Весной 1942 года я получила письмо от врачей из санатория «Нижний Уфалей» под Свердловском, где находился Адик. Они спрашивали у меня разрешения на ампутацию ноги, так как это якобы могло спасти его жизнь. Поскольку вопрос шел о жизни и смерти, я дала согласие. Но я никак не могла себе представить этого молодого, красивого человека, отличного спортсмена, лю¬бителя танцев и всяческого движения — и вдруг без ноги. Боря меня утешал и говорил, что мы закажем протез и будет совершен¬но незаметно, если же здесь не смогут сделать хороший протез, то он повезет Адика в Англию. Итак, я дала согласие, а через ме¬сяц получила душераздирающее письмо от сына. Он писал, что не представляет себе дальнейшей жизни, теперь он калека без ноги и мечтает он только об одном: попасть в Переделкино и лежать у меня в саду, единственно, чем он может быть полезен, — это ис¬полнять роль чучела в огороде.

После этого письма я решила поехать навестить его. Ко мне отнеслись очень хорошо и моментально устроили отпуск на две недели. Деньги у нас были, я купила Адику мед, масло, сухари и, взявши Стасика, которому было четырнадцать лет, пустилась в путь, с большим трудом добившись пропуска. Боря настаивал на том, чтобы я взяла как можно больше денег, и привез нам на вокзал десять тысяч рублей. Эти деньги целиком вернулись об¬ратно, так как ничего нельзя было купить, и мы со Стасиком пи¬тались в Нижнем Уфалее грибами и малиной.

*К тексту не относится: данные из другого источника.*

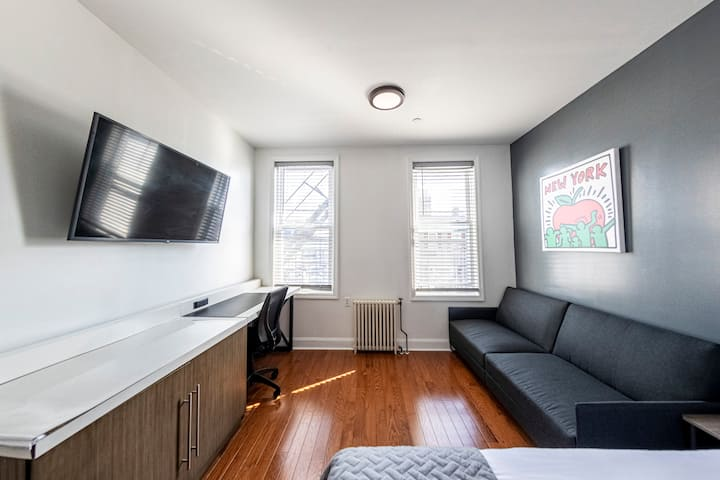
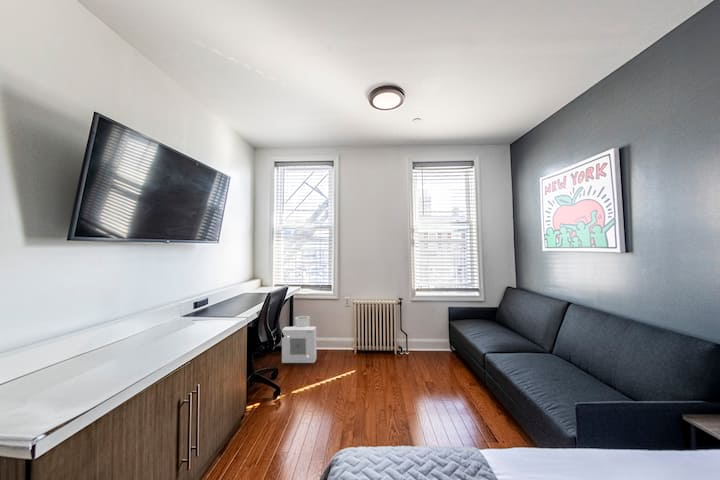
+ air purifier [281,315,317,364]
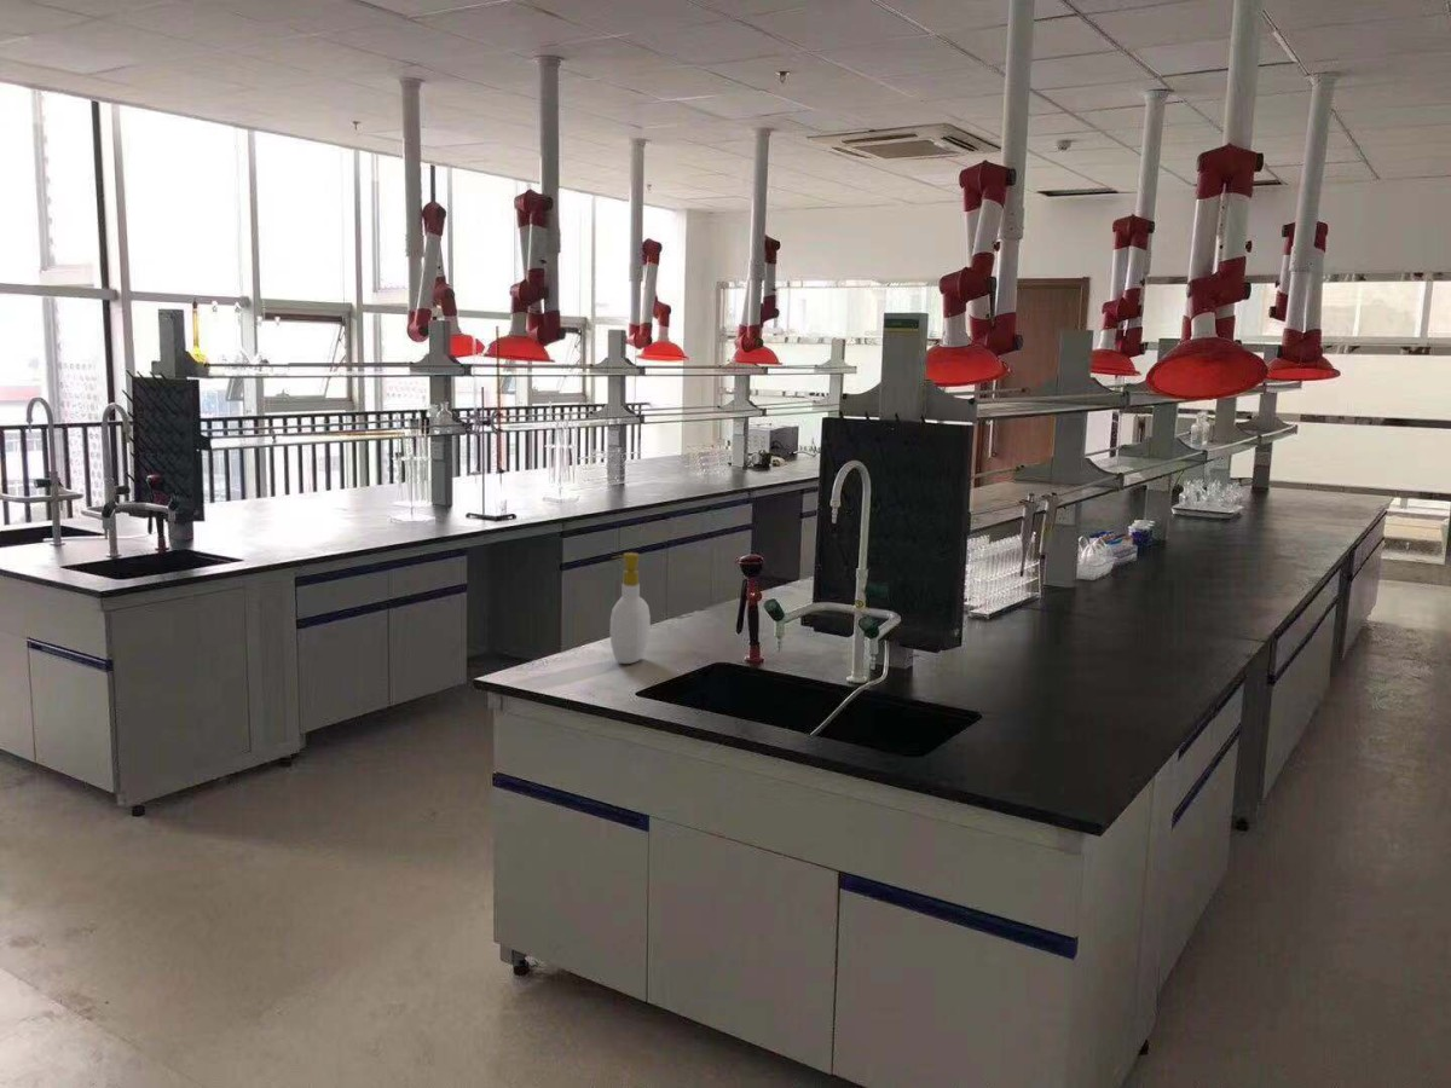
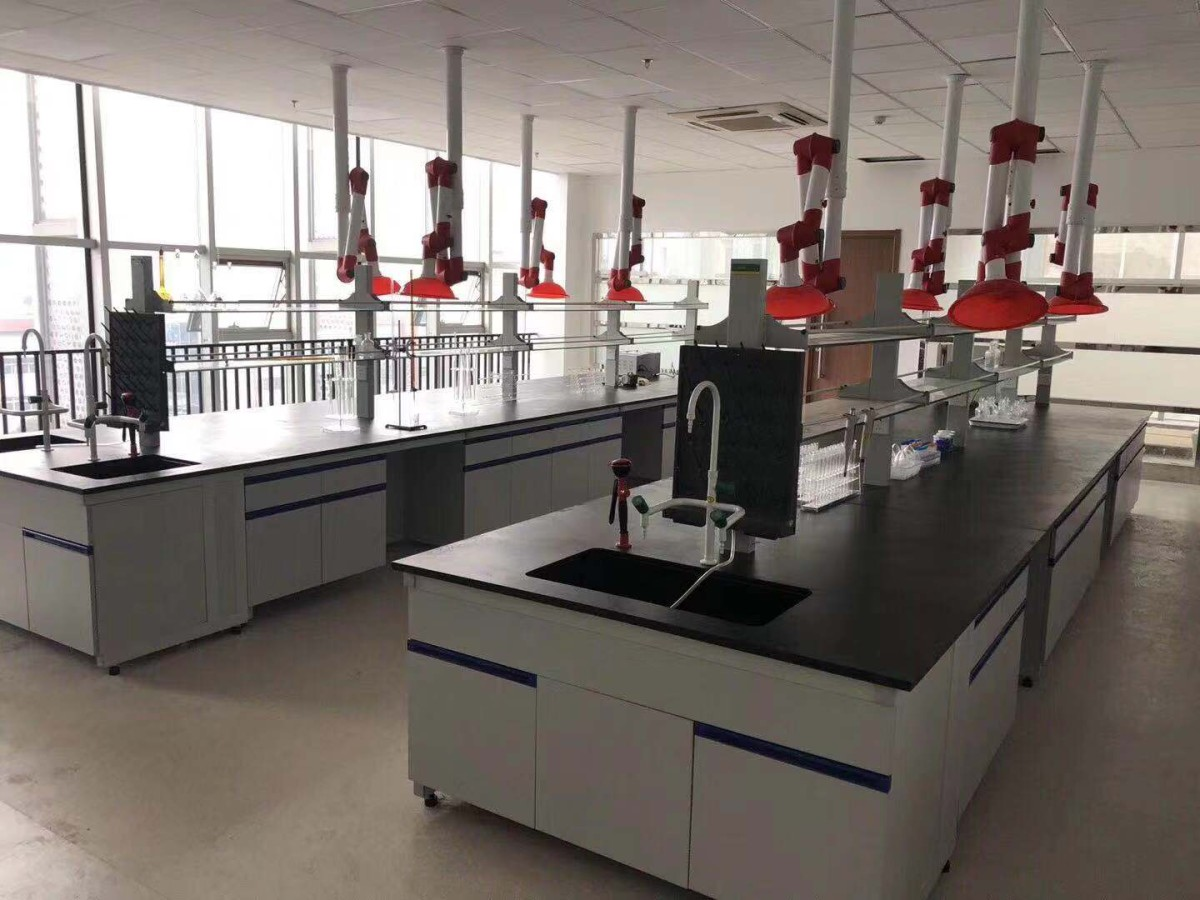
- soap bottle [609,551,652,665]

Всю дорогу я думала, как объяснить Адику арест отца и не взволновать его, а утешить. Но все произошло, как в сказке. При¬ехав в санаторий, я застала Адика с письмом в руке, и слезы ли¬лись у него градом. Он сказал, что такого счастья он не выдержит: радость видеть меня и получить письмо от освобожденного отца была слишком велика. И вышло так, что не мы его должны были утешать, а он сообщил нам чудесную весть. Отец писал, что он уже на свободе. Ему предлагают выехать в Свердловск, в Алма-Ату или в Тбилиси, но он выбрал Свердловск, чтобы быть ближе к нему и навещать его.

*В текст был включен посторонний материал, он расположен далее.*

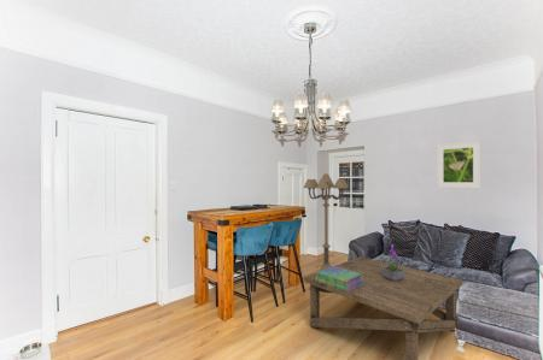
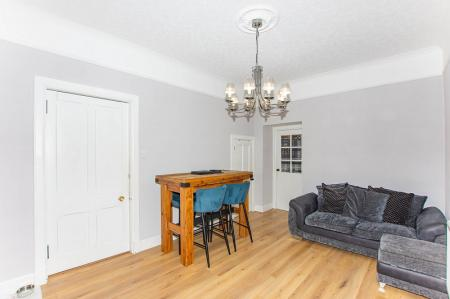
- potted plant [381,246,404,281]
- floor lamp [303,172,350,272]
- coffee table [303,255,463,360]
- stack of books [316,265,363,291]
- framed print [436,140,481,189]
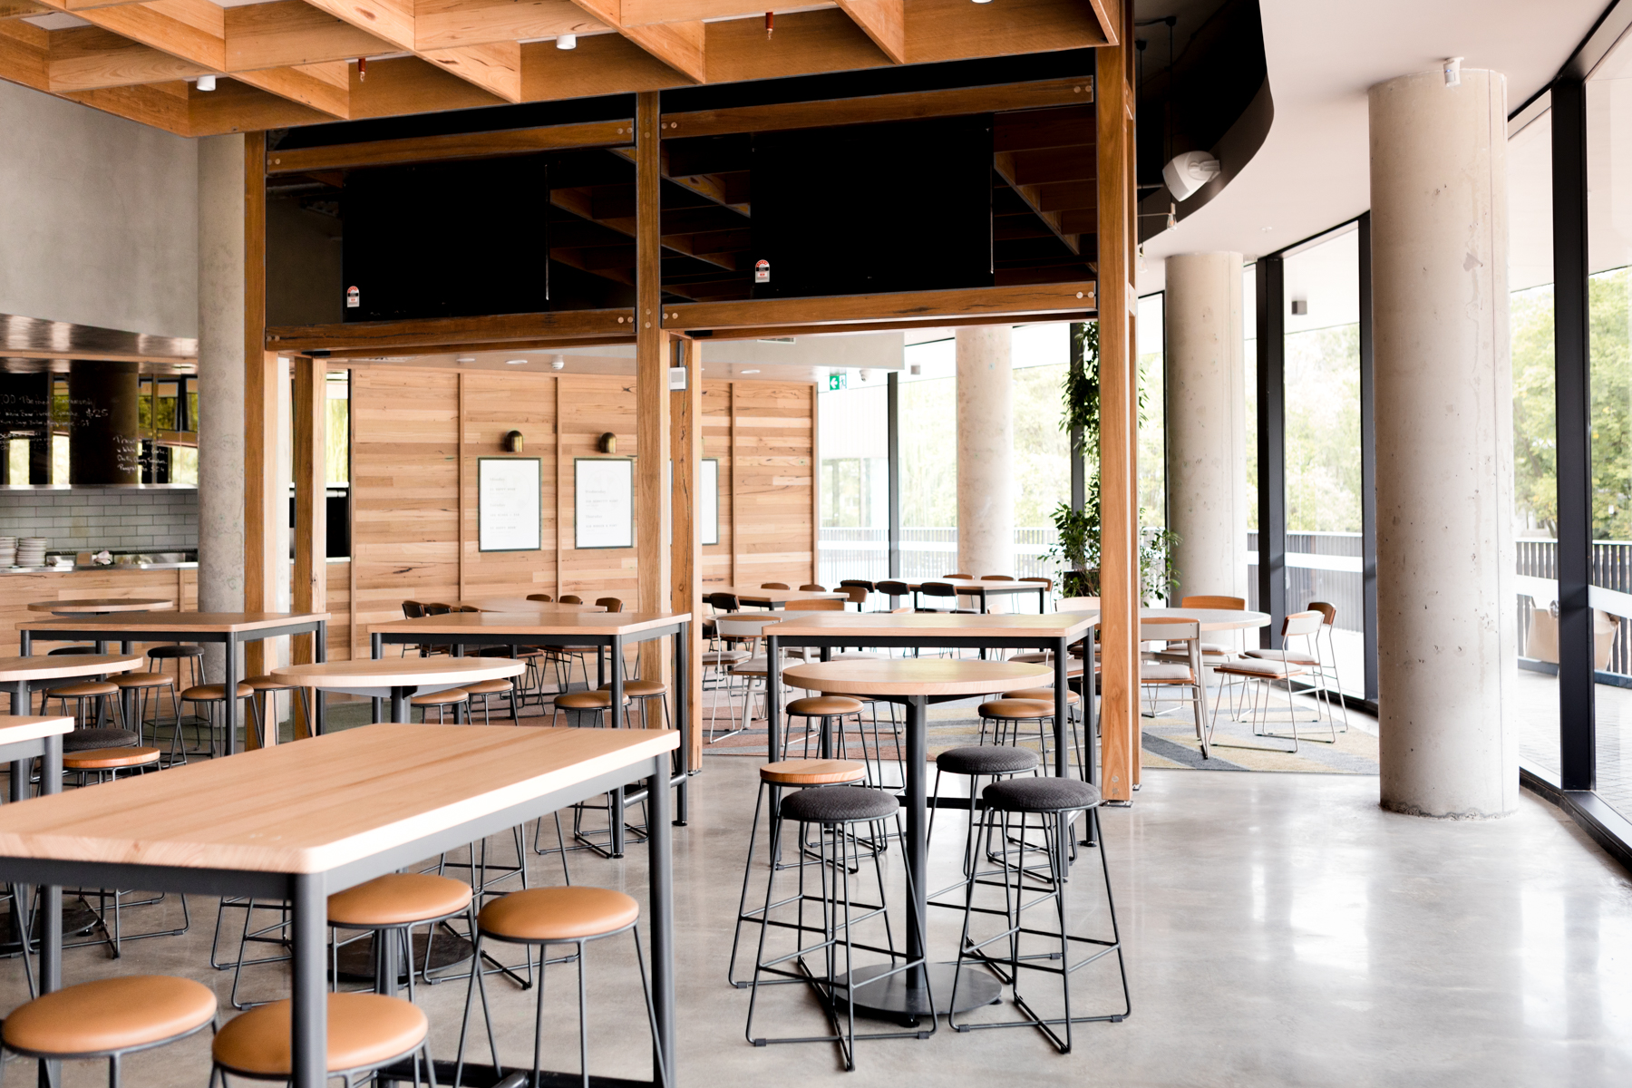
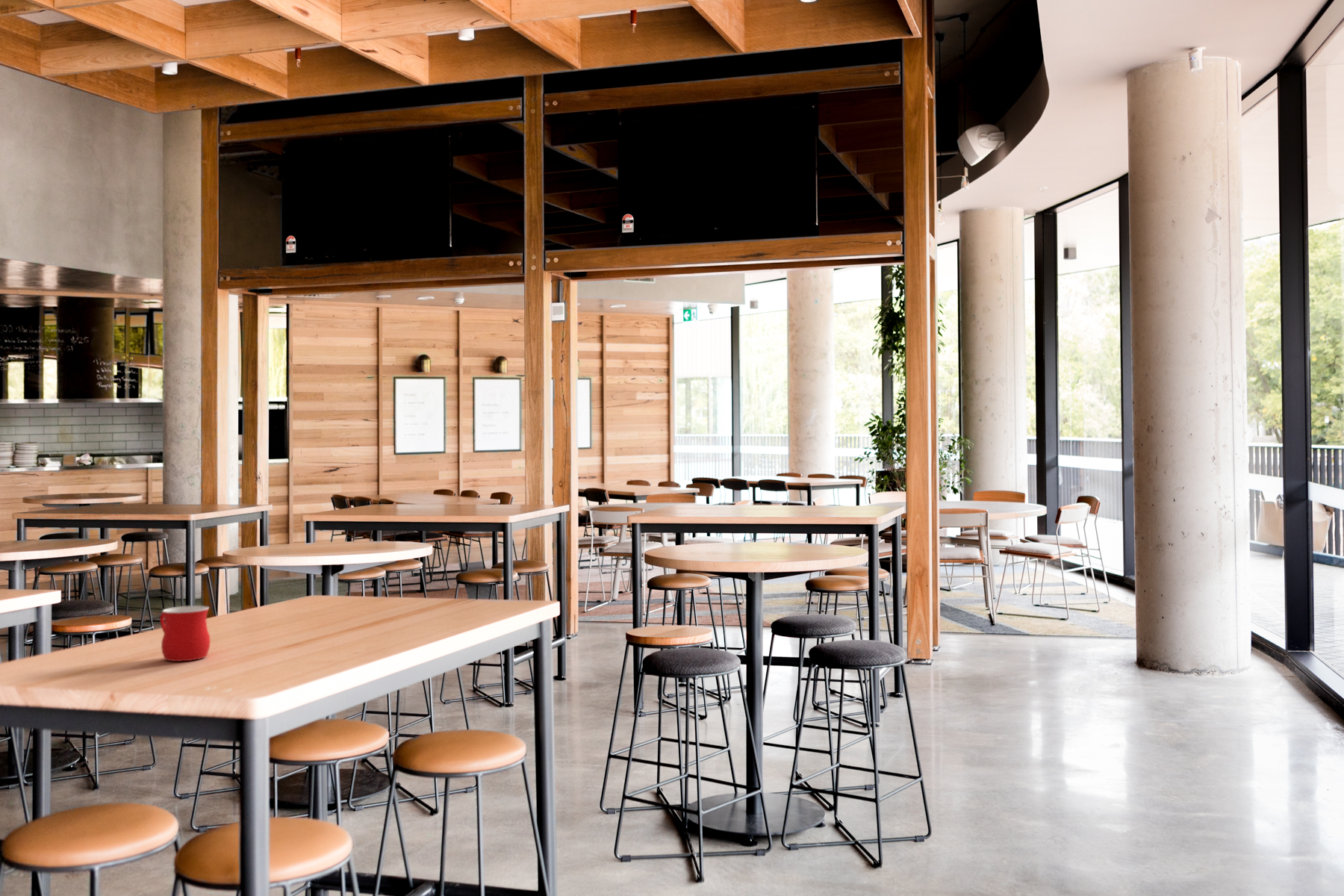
+ mug [159,605,211,662]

Мы целый день сидели у Адика. Меня очень огорчило, что по¬сле ампутации ноги, отрезанной выше колена, температура про¬должала повышаться. Он говорил, что его преследует ощущение пятки (то есть временами кажется, что ампутированная нога болит или чешется в пятке). Лежа в санатории, он влюбился в одну де¬вушку. Она была ходячая больная, часто его навещала, сидела у его постели, и между ними завязался роман. После операции же она совершенно отвернулась от него, и он испытывал тяжелую обиду.

Утешая его, я говорила, что жалеть ему не о чем, вся моя жизнь убедила меня, что любовь — прежде всего жертва, и если эта девушка на жертву не способна, то он ничего не потерял и о такой любви плакать нечего. <...>

В Чистополь мы добрались без всяких приключений. Боря встретил нас на пристани и был удивлен, что все деньги верну¬лись обратно. Я ему рассказала о поездке. Об освобождении Ней¬гауза он не знал и страшно обрадовался.

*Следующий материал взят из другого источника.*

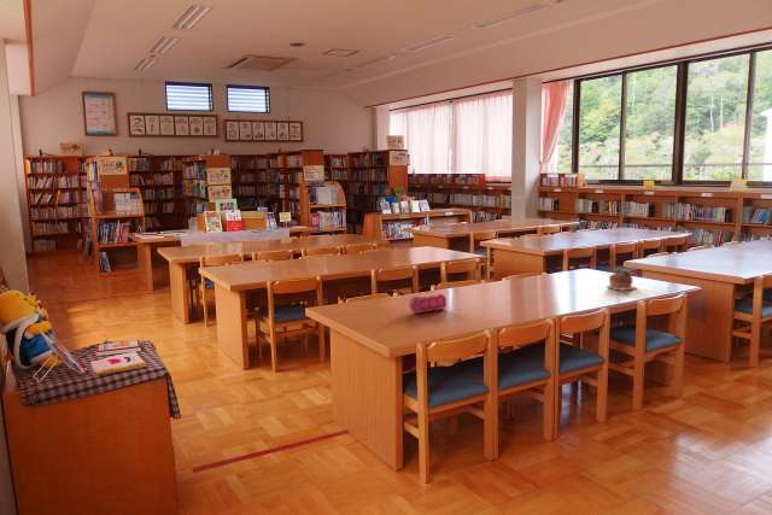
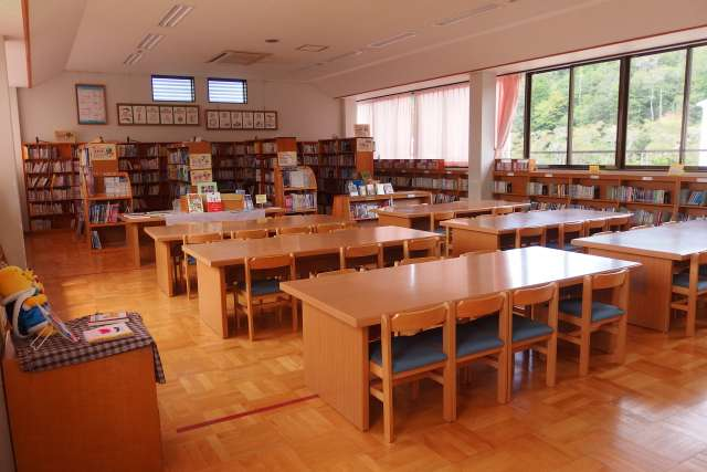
- pencil case [409,292,448,315]
- succulent plant [607,265,638,292]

На другой день я отправилась в милицию и с возмущением набросилась на работников. Дело в том, что до отъезда в Сверд¬ловск паспорт лежал у них целую неделю, пока оформлялся про¬пуск, и они должны были его проверить. У меня взяли паспорт и попросили зайти на другой день. Не было сомнения, что меня оштрафуют, но они, вероятно, почувствовали вину и выдали мне паспорт без всякого штрафа.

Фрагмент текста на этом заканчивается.